Sin embargo, apareció un rival al nitrito de amilo. En 1879, William Murrell describió el éxito obtenido al aliviar el sufrimiento de los pacientes de angina tras administrarles nitroglicerina. De hecho, esta sustancia ya había sido estudiada previamente en animales, pero causó un dolor de cabeza tan intenso al investigador inicial, que no quiso probarla en humanos (aquel investigador era Brunton). Otros persistieron y la nitroglicerina llegó a ocupar el espacio del nitrito de amilo en el tratamiento de la angina. Hoy en día aún se prescribe en diferentes formas. Si alguna vez has jugado al Trivial, sabrás que la nitroglicerina también es un ingrediente clave en la producción de dinamita. Este uso sorprendente lo patentó Alfred Nobel en Alemania en 1867, el mismo año en el que tenían lugar los descubrimientos de nuestros dos innovadores del cuerpo. El trabajo inconexo de Ulrichs y Brunton en 1867 apuntaba a un futuro queer que ninguno de los dos hombres imaginó. No digo que haya una fecha en concreto a partir de 1867 en la que el futuro queer llegase. «Lo queer aún no está aquí», escribió José Esteban Muñoz9. «Aún no somos queer».

Muñoz escribió esto en 2009, pero esa fecha es irrelevante. Lo que afirmaba es que lo queer está para siempre fuera de nuestro alcance. Muñoz está muerto, como Brunton y Ulrichs, y hoy las personas queer persisten en la búsqueda para nuestros cuerpos de nuevas formas de ser, de actuar, de follar. Lo queer es una actitud, un deseo de cuestionar, de experimentar en direcciones sorprendentes. Es desde este espíritu de innovación constante desde el que debemos pensar en el discurso de Ulrichs y el descubrimiento de Brunton.
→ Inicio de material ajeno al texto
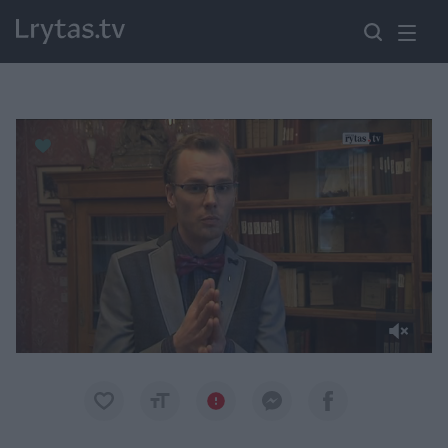
Paremkite Ukrainą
Pasaron muchos años antes de que la gente empezara a inhalar nitrito de amilo para follar. Seguro que Brunton se hubiera sorprendido al ver pasar las botellas de mano en mano entre gais. Un elemento de tantos en una subcultura que también se nutre de pantalones de cuero y pañuelos de colores. Pero me gusta pensar que hubiera recibido con alegría la experimentación de los hombres homosexuales y su descubrimiento de un uso alternativo para la sustancia que él popularizó. Después de todo, era un científico, y le encantaba estudiar la interacción entre las sustancias y el cuerpo humano.
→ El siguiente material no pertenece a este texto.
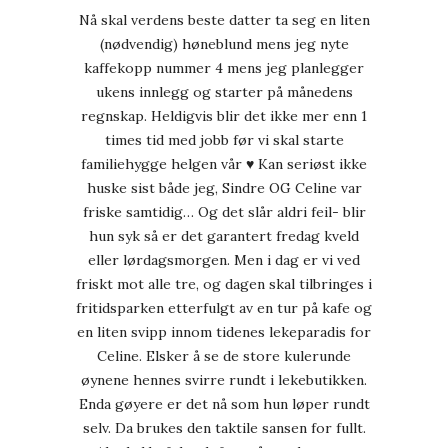
Nå skal verdens beste datter ta seg en liten
(nødvendig) høneblund mens jeg nyte
kaffekopp nummer 4 mens jeg planlegger
ukens innlegg og starter på månedens
regnskap. Heldigvis blir det ikke mer enn 1
times tid med jobb før vi skal starte
familiehygge helgen vår ♥ Kan seriøst ikke
huske sist både jeg, Sindre OG Celine var
friske samtidig… Og det slår aldri feil- blir
hun syk så er det garantert fredag kveld
eller lørdagsmorgen. Men i dag er vi ved
friskt mot alle tre, og dagen skal tilbringes i
fritidsparken etterfulgt av en tur på kafe og
en liten svipp innom tidenes lekeparadis for
Celine. Elsker å se de store kulerunde
øynene hennes svirre rundt i lekebutikken.
Enda gøyere er det nå som hun løper rundt
selv. Da brukes den taktile sansen for fullt.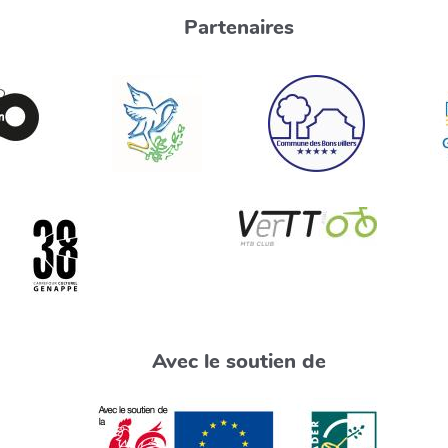
Partenaires
Avec le soutien de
Ulrichs performó un futuro que todo queer tiene que performar, normalmente, mil veces: declarar «esto es quien soy y no tiene nada de malo». Nadie había completado ese rito antes que Ulrichs. Fue un uso queer de su cuerpo, y me hace pensar en los usos queer de nuestros cuerpos que aún nadie ha experimentado. Pienso en estos dos hombres de la misma forma en la que pienso en el bromo a temperatura ambiente. Es imparable. Es una fuerza de la naturaleza elemental que altera lo que le rodea: apasionado, reactivo, siempre buscando una conexión.